まずペットを横向きに寝かせます。片手でペットの口の両端を押さえて、空気が漏れないようにします。そしてペットの鼻の穴に口を当てて、ゆっくりと空気を吹き込みます。そのときにペットの胸が同時にゆっくりと膨らむのを確認しながら行いましょう。3秒くらいでふきこみ、5秒待つ、というのを1分ほど繰り返したあと、次の1分は自力で呼吸をするかどうかを観察しましょう。もし呼吸が戻らなければ、再び人工呼吸を続けます。
人工呼吸を行いながら、なるべく早く動物病院に連絡し、次の指示を仰ぐようにしましょう。


☆もし、やけどをしてしまったら☆

もし、落ちてしまったお湯が40度以上の熱いお湯の場合は、すぐに全身に水をかけて冷やします。
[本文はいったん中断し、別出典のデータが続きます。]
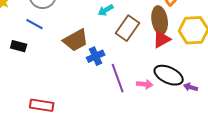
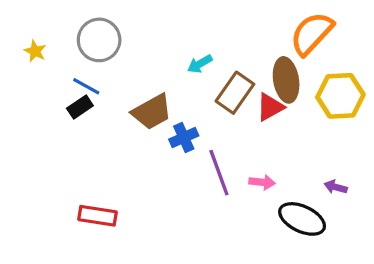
red triangle: (162, 39) -> (270, 107), moved
black rectangle: (19, 46) -> (80, 107), moved, turned -49
black ellipse: (169, 75) -> (302, 219), moved

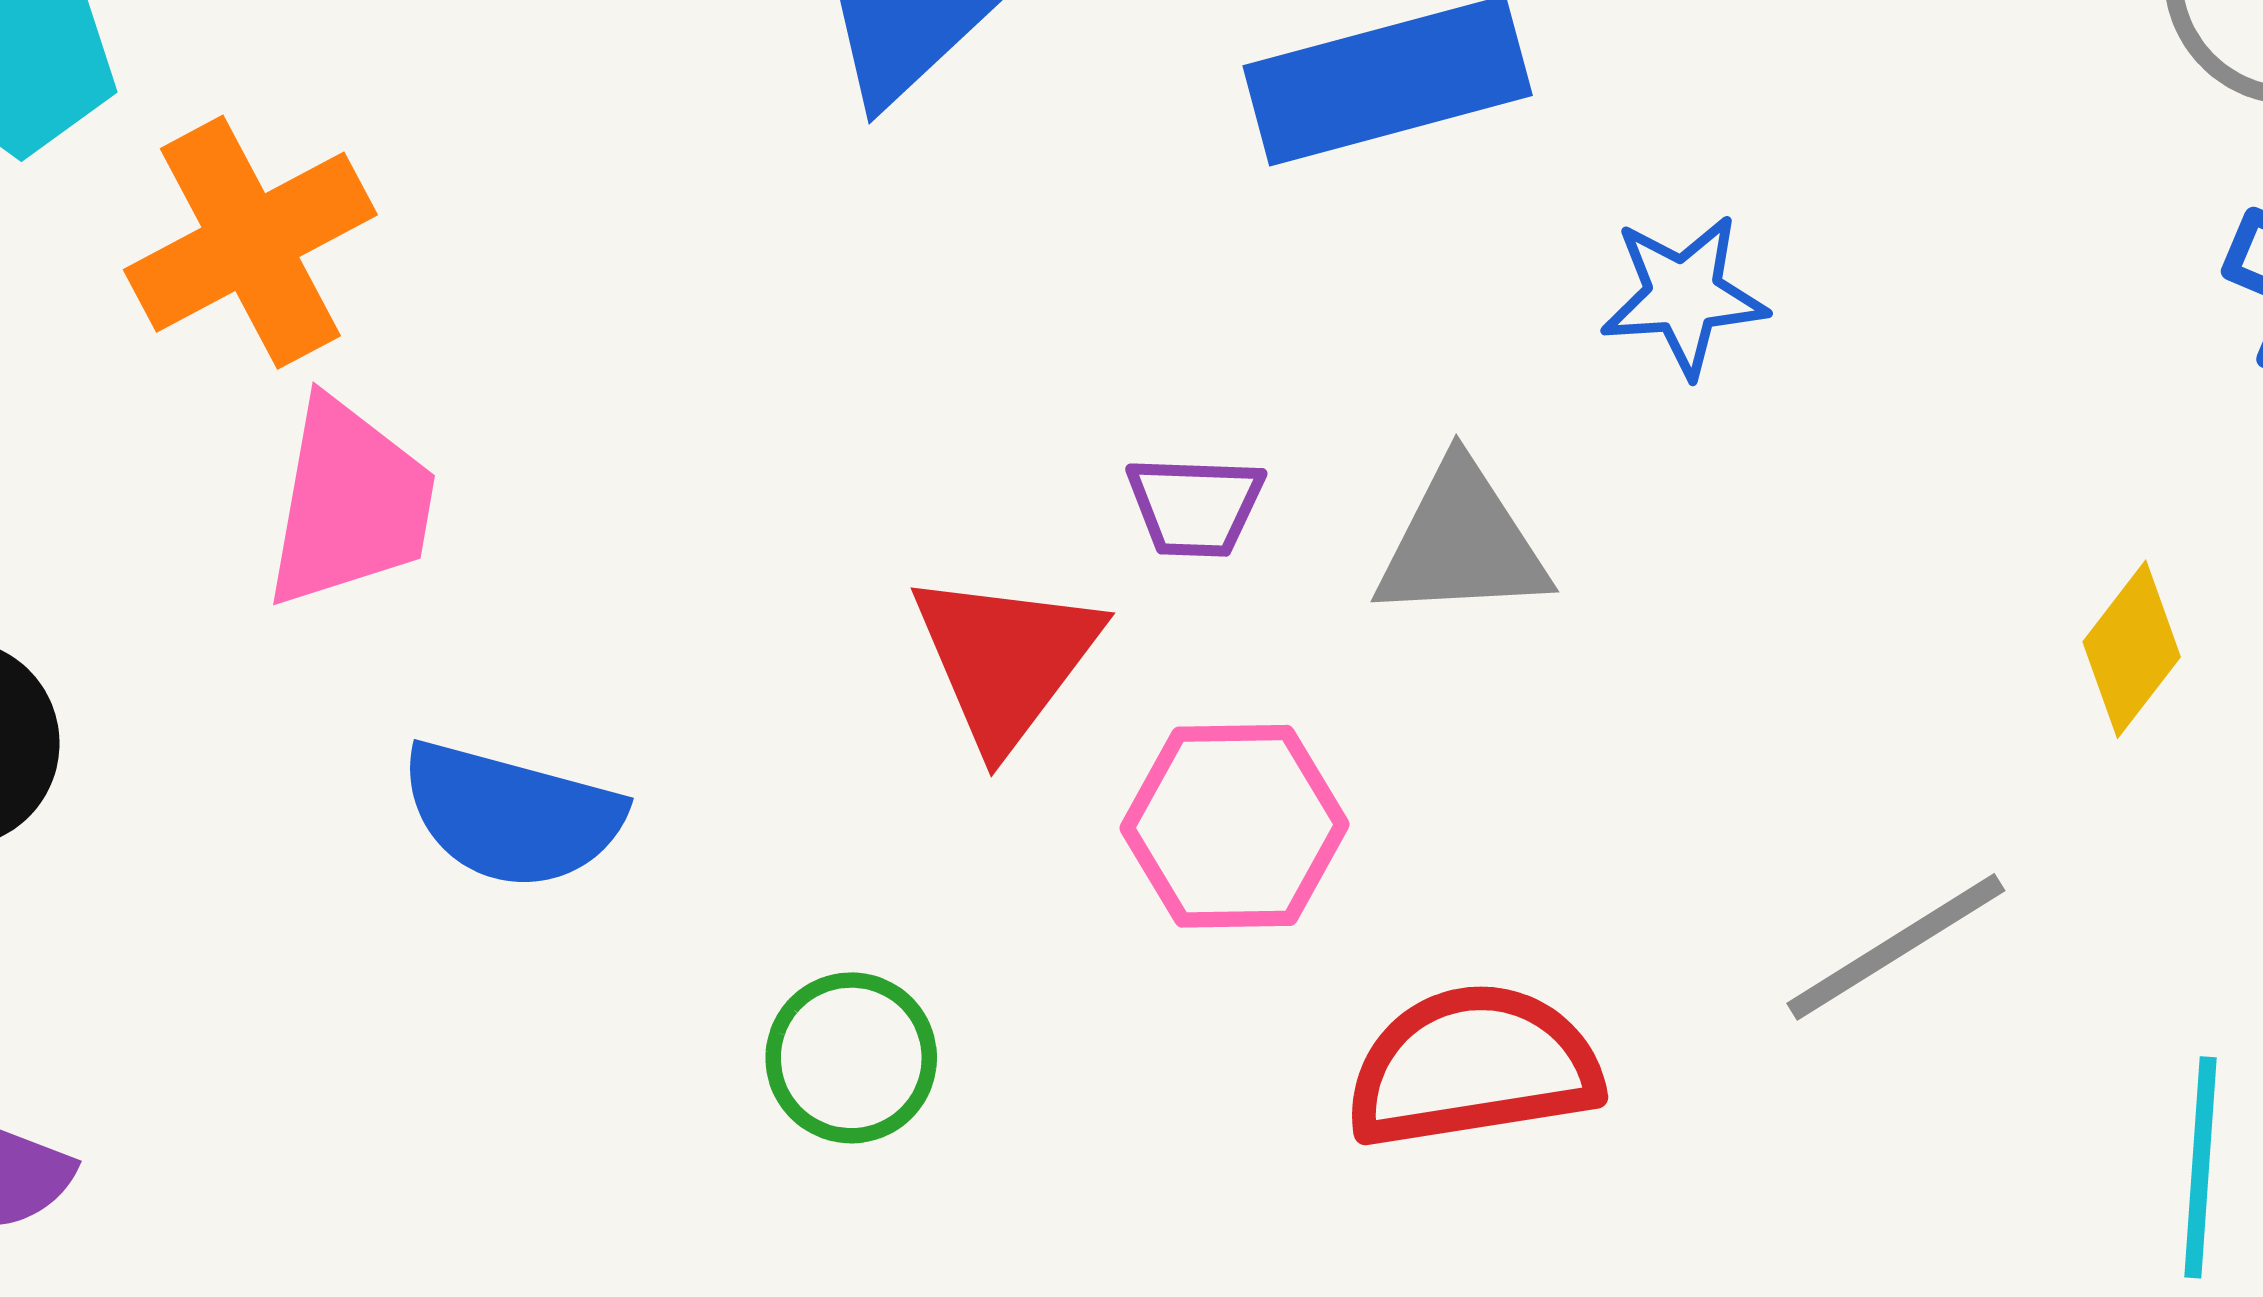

そして、濡れたタオルで全身をくるんで、すぐに動物病院に連れて行きましょう。ペットは全身を毛で覆われているため、やけどの状態がよく分からないことがあります。一見なんでもなさそうでも、数日後に皮膚のダメージが出てくることもあるため、必ず病院で詳しく見てもらいましょう。


☆もし、洗剤を舐めてしまったら☆

石鹸やシャンプーなどを舐めてしまったようなら、水や牛乳をスポイトなどで飲ませることによって少しは薄めることができますが、カビ取り剤や漂白剤などは刺激性と毒性が強いため、一刻も早く動物病院に連れて行って処置をしてもらわないといけません。



ペットの危険というのは意外な場所に潜んでいます。おうちの中だから安心、と思わずに常に想像力を働かせてペットの事故を未然に防ぐようにしましょう。